Tarea propuesta => Prolonga el texto sobre Joan Montseny y La Revista Blanca a partir de su última oración.

Fragmento =>
►

Tomás Aguilera Durán
Tomás Aguilera Durán
El tonelero y su revista
Joan Montseny Carret (1864-1942) era tonelero, editaba revistas y escribía de filosofía.
Desde muy joven, Montseny combinó su trabajo en una fábrica de Reus con el activismo sindical. Tras una primera fase marxista, se vinculó definitivamente al anarquismo, hasta el punto de participar en la fundación de la CNT y la FAI. Organizó huelgas, emprendió acciones legales y mediáticas contra grandes empresarios y promovió campañas de ayuda a los presos políticos; como consecuencia, él mismo estuvo en la cárcel, oculto en la clandestinidad entre Barcelona y Madrid y exiliado en Londres.
Joan Montseny Carret (Federico Urales).
Fuente: Wikimedia Commons
Con el tiempo, su trabajo y su militancia fue volcándose en la cultura. Con mucha dificultad, realizó informalmente estudios de magisterio y colaboró con su pareja, la pedagoga Teresa Mañé Miravet, en la fundación de una escuela laica. Al mismo tiempo, se consagró como editor, labor que culminó con La Revista Blanca, quizá la publicación anarquista española de corte intelectualista más importante de la historia. Además, se convirtió en una plataforma desde la que surgieron más proyectos editoriales, otros periódicos, traducciones de libros extranjeros y colecciones de novelas populares de ambientación obrera. La lucha para Montseny también estaba en las aulas y las letras.

◄

Extracto de datos =>
►

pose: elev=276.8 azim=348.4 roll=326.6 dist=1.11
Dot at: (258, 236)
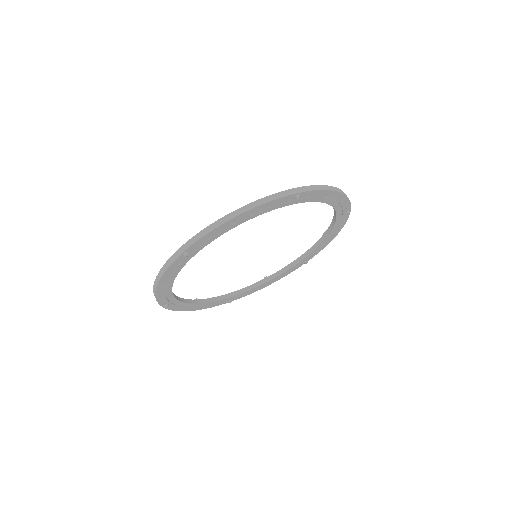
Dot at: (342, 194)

◄

Respuesta al ejercicio =>
Como articulista, el tonelero anarquista solía utilizar pseudónimo, en parte por cierto complejo de inferioridad debido a su condición autodidacta. Sus temas predilectos eran la filosofía y la teoría política, y su trabajo más importante lo firmó con su alias más conocido, Federico Urales. «La evolución de la filosofía en España» es una serie de unos cincuenta artículos publicados entre 1900 y 1902, después recopilados en forma de libro en 1934. La idea de aquel ensayo no era hacer una historia canónica de la filosofía, más bien todo lo contrario: reinterpretar de una forma muy personal las diferentes influencias del pensamiento español desde una perspectiva libertaria. Desde luego, su prioridad eran las figuras y controversias contemporáneas, pero la filosofía antigua ocupó un interesante y extraño lugar; el aura de prestigio casi divino que disfrutaban los antiguos filósofos los convirtió en el blanco de una rabia particular.
Aunque en esta obra la antigüedad abarca desde el origen de la humanidad hasta el ascenso del cristianismo en Roma, pasando por las culturas orientales, analizó el pensamiento griego con un especial detenimiento. No es raro, sobre todo teniendo en cuenta la influencia del helenismo en aquellos años, particularmente potente en Catalunya. Urales participó en parte de la idealización de aquella época como un espacio de libertad y fecundidad intelectual, pero eso tampoco fue obstáculo para aplicar sus radicales convicciones acerca de la filosofía en general.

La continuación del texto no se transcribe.